See News Items on our Home Page, check Facebook 'Burquest Jewish Community', or email for details.
Yom Kippur, the Day of Atonement, a day of fasting, is considered our most sacred day of the year, ending the ten days of penitence (and our High Holiday services). According to tradition, it is on Yom Kippur that God decides each person's fate, so Jews are encouraged to make amends and ask G-d and others for forgiveness for sins committed during the past year. Our services include Kol Nidre (the evening before), morning services, an afternoon break, Yizkor (remembrance service), and the N’eilah (concluding service), followed by a community potluck to Break the Fast.
Sukkot, a week-long holiday that occurs five days after Yom Kippur.
Sukkot celebrates the gathering of the harvest and commemorates the miraculous protection Gd provided for the children of Israel when they left Egypt. We celebrate Sukkot by dwelling in a foliage-covered booth (known as a sukkah). Burquest erects a small sukkah outside our building wherein we shake the lulav (citron fruit) and etrog (frond of the date palm).

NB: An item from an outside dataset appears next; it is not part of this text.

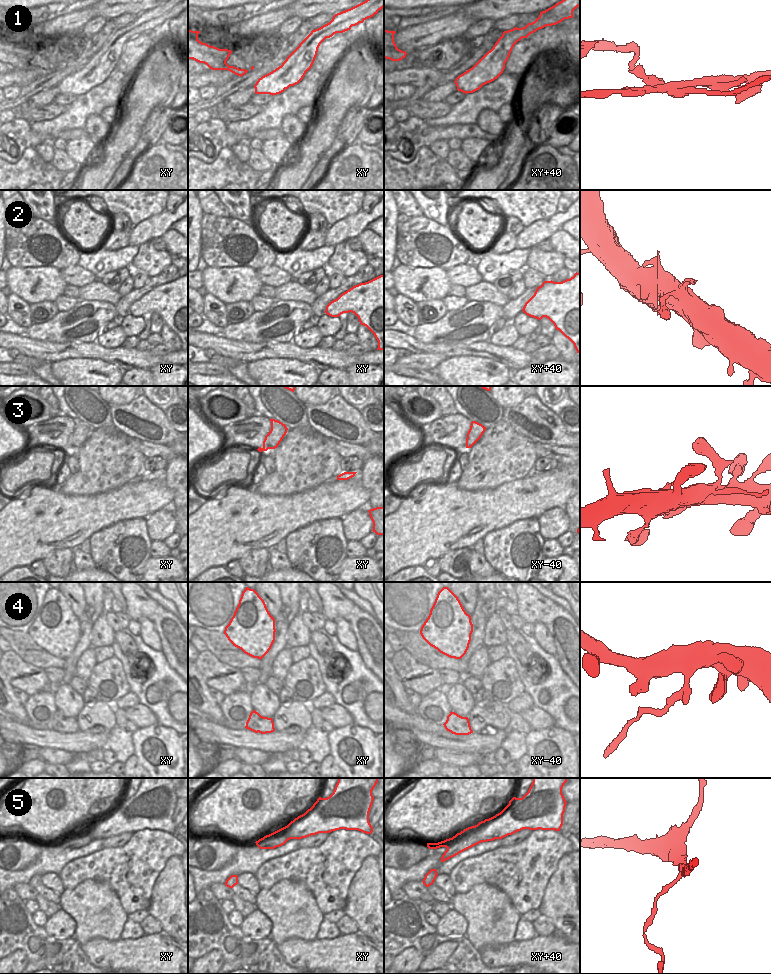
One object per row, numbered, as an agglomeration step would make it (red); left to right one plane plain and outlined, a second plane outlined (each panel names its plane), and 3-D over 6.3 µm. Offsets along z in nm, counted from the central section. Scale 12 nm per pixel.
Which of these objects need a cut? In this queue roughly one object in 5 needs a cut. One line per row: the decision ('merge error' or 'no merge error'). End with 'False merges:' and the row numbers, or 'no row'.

Shemini Atzeret/Simchat Torah
Shemini Atzeret, literally ‘Eighth Day of Assembly’, (after Sukkot) and Simchat Torah, meaning ‘Rejoicing in Torah’, celebrate the conclusion of one, and the beginning of another annual cycle of readings from the Torah. As in Israel, we combine these two holidays into one day. During our evening service, we dance and carry our two Torahs around inside our sanctuary seven times. We have food, more dancing, food, music, and a fun time.

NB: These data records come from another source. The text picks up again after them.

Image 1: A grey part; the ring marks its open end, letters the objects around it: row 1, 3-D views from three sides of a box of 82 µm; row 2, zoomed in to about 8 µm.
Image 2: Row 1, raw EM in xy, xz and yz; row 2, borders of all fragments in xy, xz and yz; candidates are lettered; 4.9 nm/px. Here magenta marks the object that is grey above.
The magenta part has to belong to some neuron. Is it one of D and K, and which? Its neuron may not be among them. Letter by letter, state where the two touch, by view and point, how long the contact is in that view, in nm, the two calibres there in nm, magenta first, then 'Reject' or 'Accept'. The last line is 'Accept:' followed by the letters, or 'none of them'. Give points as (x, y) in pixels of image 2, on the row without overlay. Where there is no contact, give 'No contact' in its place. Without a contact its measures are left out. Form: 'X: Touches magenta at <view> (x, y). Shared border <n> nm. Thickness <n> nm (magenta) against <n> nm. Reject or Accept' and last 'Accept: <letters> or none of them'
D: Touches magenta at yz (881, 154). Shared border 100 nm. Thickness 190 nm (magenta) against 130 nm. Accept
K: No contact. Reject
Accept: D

Come help us re-roll one of our Torahs to the beginning of the scroll.
Hanukkah, the ‘Festival of Lights’, celebrates the rededication of the Second Temple in Jerusalem after the successful Maccabean revolt in the 2nd century BC. In commemoration, we light candles on each night of the eight day festival.
At Burquest, we have a community candle lighting ceremony, followed by a potluck luncheon and lots of homemade latkes (a type of fried potato pancake).
Purim (meaning ‘Lots’) celebrates the saving of the Jewish people from extermination, during the 5th Century BCE in Persia, as described in the Book of Esther (‘Megilat Ester’).
For this holiday, we listen to the reading of the Megillah, and have a community celebration followed by a potluck luncheon which will include eating Hamentaschen – traditional three cornered cookies.
Pesach, also known as Passover, is a week-long holiday that celebrates the deliverance of the Jewish people from slavery in Egypt. There are several mitzvoth (commandments) unique to this holiday: matzah (the eating of unleavened bread), maror (the eating of bitter herbs), chametz (abstention from eating leaven), b’iur chametz (removal of leaven from the home) and hearing the Haggadah (participation in the seder meal and re-telling Passover story).
For this holiday, we clean our kitchen the weekend before, removing all chametz i.e. foods with leavening, or rising agents, like yeast. (We do seal items we wish to keep in a separate cabinet which is not opened for the duration of Pesach).
In addition, we usually host a community Seder, a ritual feast that marks the beginning of Passover.
Shavuot (meaning ‘Weeks’) was originally a harvest festival, but now also commemorates the giving of the Law (the Torah) at Mount Sinai. Traditionally, Shavuot is celebrated by going to synagogue to hear the 10 Commandments, having festive meals of dairy foods, staying up all night to learn and reading the Book of Ruth.
Other Special Days
Other occasions we commemorate are:
Tu B’Shevat, (New Year of the Trees). In contemporary Israel, the day is celebrated as an ecological awareness day, and trees are planted in celebration.
Tisha B’Av, an annual fast day in Judaism, on which a number of disasters in Jewish history occurred, primarily the destruction of both Solomon's Temple by the Neo-Babylonian Empire and the Second Temple by the Roman Empire in Jerusalem.
Yom Ha’atzmaut, Independence Day is the national day of Israel, commemorating the Israeli Declaration of Independence in 1948. The day is marked by official and unofficial ceremonies and observances.
Yom Hashoah, Holocaust Remembrance Day, is observed as Israel's day of commemoration for the six million Jews who perished in the Holocaust.